**What you are asked to do:** In the data below, how many lines contain the string "image"? Give only the figure.
###
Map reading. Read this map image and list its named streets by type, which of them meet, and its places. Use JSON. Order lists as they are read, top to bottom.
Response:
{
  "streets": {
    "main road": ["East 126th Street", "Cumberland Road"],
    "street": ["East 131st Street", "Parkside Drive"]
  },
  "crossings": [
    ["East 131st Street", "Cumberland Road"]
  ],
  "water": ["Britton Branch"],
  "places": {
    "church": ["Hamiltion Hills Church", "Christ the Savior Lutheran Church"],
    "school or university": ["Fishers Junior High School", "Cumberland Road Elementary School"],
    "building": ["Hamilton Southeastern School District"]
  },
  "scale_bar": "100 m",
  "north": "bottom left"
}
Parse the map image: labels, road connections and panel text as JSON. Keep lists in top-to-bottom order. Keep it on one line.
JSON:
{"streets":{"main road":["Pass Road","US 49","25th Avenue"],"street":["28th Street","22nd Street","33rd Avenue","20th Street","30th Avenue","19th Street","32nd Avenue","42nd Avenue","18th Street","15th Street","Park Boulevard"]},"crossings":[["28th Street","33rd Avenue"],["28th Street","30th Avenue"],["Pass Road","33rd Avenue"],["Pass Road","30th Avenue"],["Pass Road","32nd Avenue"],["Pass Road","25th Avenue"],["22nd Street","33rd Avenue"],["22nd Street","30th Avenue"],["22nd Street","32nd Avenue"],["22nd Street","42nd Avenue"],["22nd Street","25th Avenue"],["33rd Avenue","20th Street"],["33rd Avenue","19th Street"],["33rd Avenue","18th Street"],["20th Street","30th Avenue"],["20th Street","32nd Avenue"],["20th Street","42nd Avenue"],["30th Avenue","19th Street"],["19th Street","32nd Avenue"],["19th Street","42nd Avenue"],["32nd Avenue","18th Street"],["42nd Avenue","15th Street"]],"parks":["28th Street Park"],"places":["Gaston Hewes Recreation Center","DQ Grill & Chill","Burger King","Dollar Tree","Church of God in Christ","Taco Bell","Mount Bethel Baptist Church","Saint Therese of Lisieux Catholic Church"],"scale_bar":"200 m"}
###
**Solution for this exercise:** 2